# WHAT YOU NEED TO DO
Look below for the line that contains "Цена продажи" and the line that contains "una sola mano), a través del teclado", then restate both of them and every line in between, exactly. No picture goes in the copy.

# INFORMATION
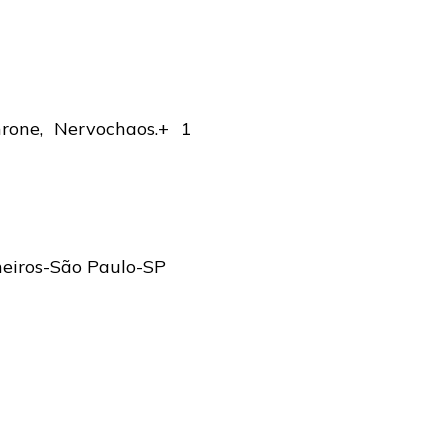
hrone, Nervochaos.+ 1
heiros-São Paulo-SP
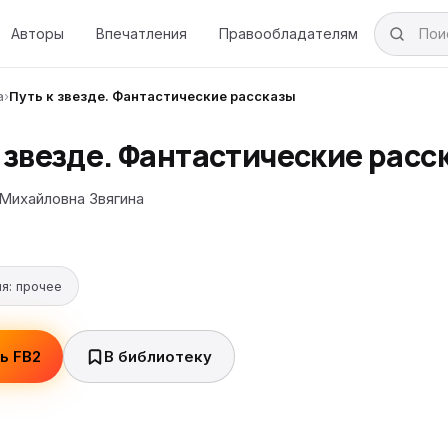
Авторы
Впечатления
Правообладателям
а
›
Путь к звезде. Фантастические рассказы
 звезде. Фантастические расс
Михайловна Звягина
я: прочее
ь FB2
В библиотеку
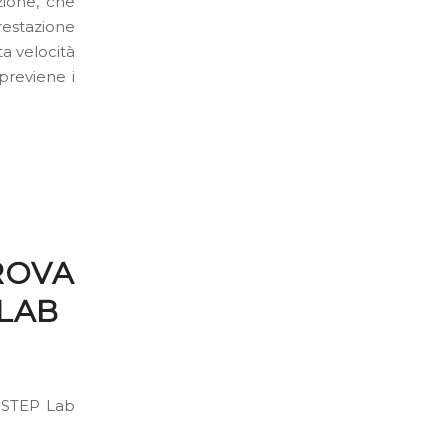
zione, che
restazione
ta velocità
previene i
ROVA
 LAB
i STEP Lab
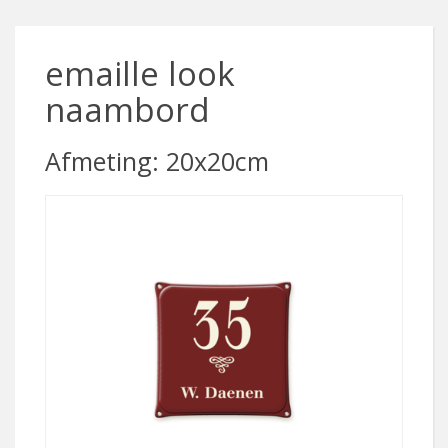
emaille look
naambord
Afmeting: 20x20cm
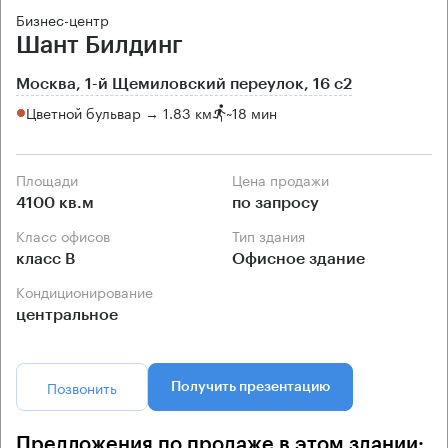
Бизнес-центр
Шант Билдинг
Москва, 1-й Щемиловский переулок, 16 с2
Цветной бульвар → 1.83 км
~
18 мин
Площади
Цена продажи
4100 кв.м
по запросу
Класс офисов
Тип здания
класс B
Офисное здание
Кондиционирование
центральное
Позвонить
Получить презентацию
Предложения по продаже в этом здании:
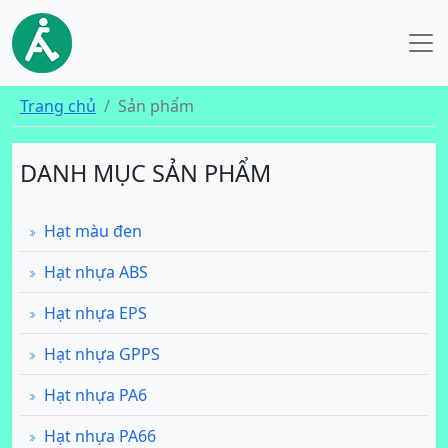
Trang chủ
Sản phẩm
DANH MỤC SẢN PHẨM
Hạt màu đen
Hạt nhựa ABS
Hạt nhựa EPS
Hạt nhựa GPPS
Hạt nhựa PA6
Hạt nhựa PA66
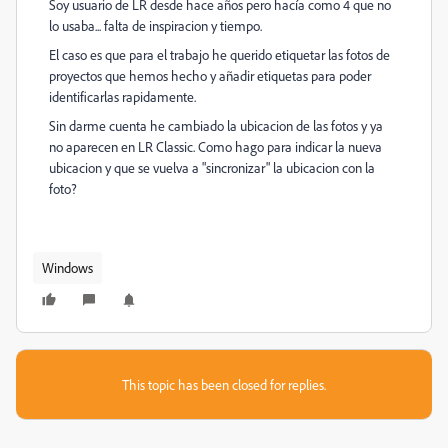
Soy usuario de LR desde hace años pero hacía como 4 que no
lo usaba... falta de inspiracion y tiempo.
El caso es que para el trabajo he querido etiquetar las fotos de
proyectos que hemos hecho y añadir etiquetas para poder
identificarlas rapidamente.
Sin darme cuenta he cambiado la ubicacion de las fotos y ya
no aparecen en LR Classic. Como hago para indicar la nueva
ubicacion y que se vuelva a "sincronizar" la ubicacion con la
foto?
Windows
This topic has been closed for replies.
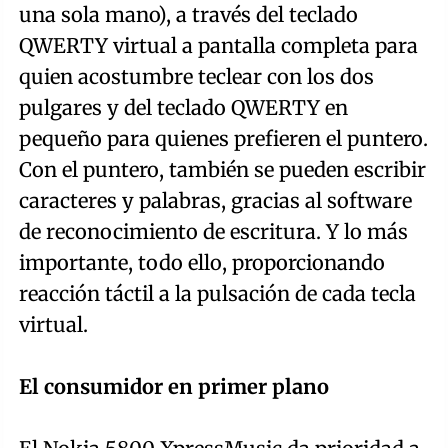
una sola mano), a través del teclado
QWERTY virtual a pantalla completa para
quien acostumbre teclear con los dos
pulgares y del teclado QWERTY en
pequeño para quienes prefieren el puntero.
Con el puntero, también se pueden escribir
caracteres y palabras, gracias al software
de reconocimiento de escritura. Y lo más
importante, todo ello, proporcionando
reacción táctil a la pulsación de cada tecla
virtual.
El consumidor en primer plano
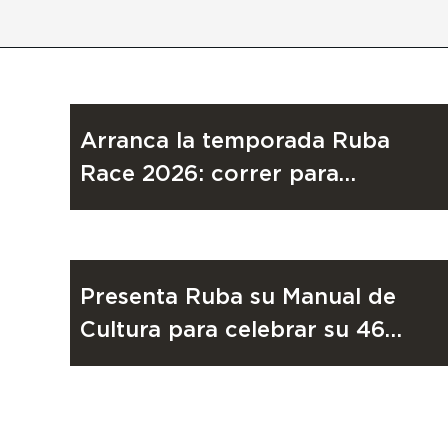
DESARROLLO COMUNITARIO
28 de julio de 2026
Arranca la temporada Ruba
Race 2026: correr para
transformar vidas en México
RUBA
30 de junio de 2026
Presenta Ruba su Manual de
Cultura para celebrar su 46
Aniversario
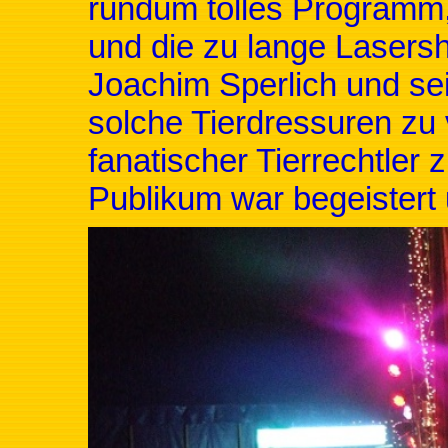
rundum tolles Programm,
und die zu lange Laser
Joachim Sperlich und se
solche Tierdressuren zu 
fanatischer Tierrechtler 
Publikum war begeistert 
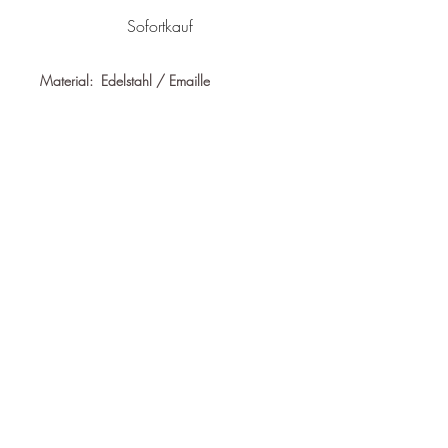
Sofortkauf
Material: Edelstahl / Emaille
Nickelfrei
Wasserfest
Hypoallergen
Länge:
16 + 3 cm
Follow us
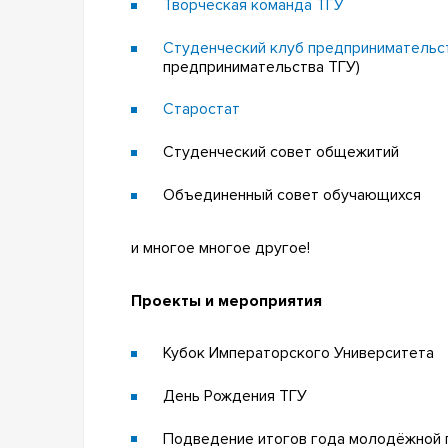
Творческая команда ТГУ
Студенческий клуб предпринимательст
предпринимательства ТГУ)
Старостат
Студенческий совет общежитий
Объединенный совет обучающихся
и многое многое другое!
Проекты и мероприятия
Кубок Императорского Университета
День Рождения ТГУ
Подведение итогов года молодёжной 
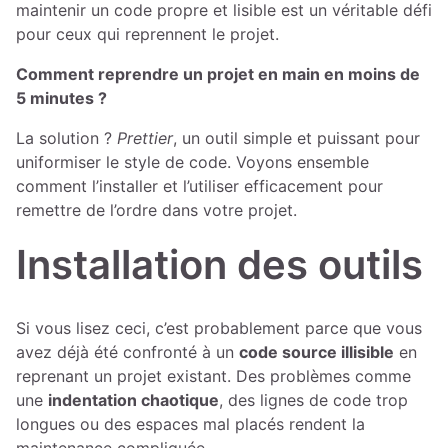
maintenir un code propre et lisible est un véritable défi
pour ceux qui reprennent le projet.
Comment reprendre un projet en main en moins de
5 minutes ?
La solution ?
Prettier
, un outil simple et puissant pour
uniformiser le style de code. Voyons ensemble
comment l’installer et l’utiliser efficacement pour
remettre de l’ordre dans votre projet.
Installation des outils
Si vous lisez ceci, c’est probablement parce que vous
avez déjà été confronté à un
code source illisible
en
reprenant un projet existant. Des problèmes comme
une
indentation chaotique
, des lignes de code trop
longues ou des espaces mal placés rendent la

# ANSWER AREA
Цена продажи
4100 кв.м
по запросу
Класс офисов
Тип здания
класс B
Офисное здание
Кондиционирование
центральное
Позвонить
Получить презентацию
Предложения по продаже в этом здании:
Trang chủ
Sản phẩm
DANH MỤC SẢN PHẨM
Hạt màu đen
Hạt nhựa ABS
Hạt nhựa EPS
Hạt nhựa GPPS
Hạt nhựa PA6
Hạt nhựa PA66
Soy usuario de LR desde hace años pero hacía como 4 que no
lo usaba... falta de inspiracion y tiempo.
El caso es que para el trabajo he querido etiquetar las fotos de
proyectos que hemos hecho y añadir etiquetas para poder
identificarlas rapidamente.
Sin darme cuenta he cambiado la ubicacion de las fotos y ya
no aparecen en LR Classic. Como hago para indicar la nueva
ubicacion y que se vuelva a "sincronizar" la ubicacion con la
foto?
Windows
This topic has been closed for replies.
una sola mano), a través del teclado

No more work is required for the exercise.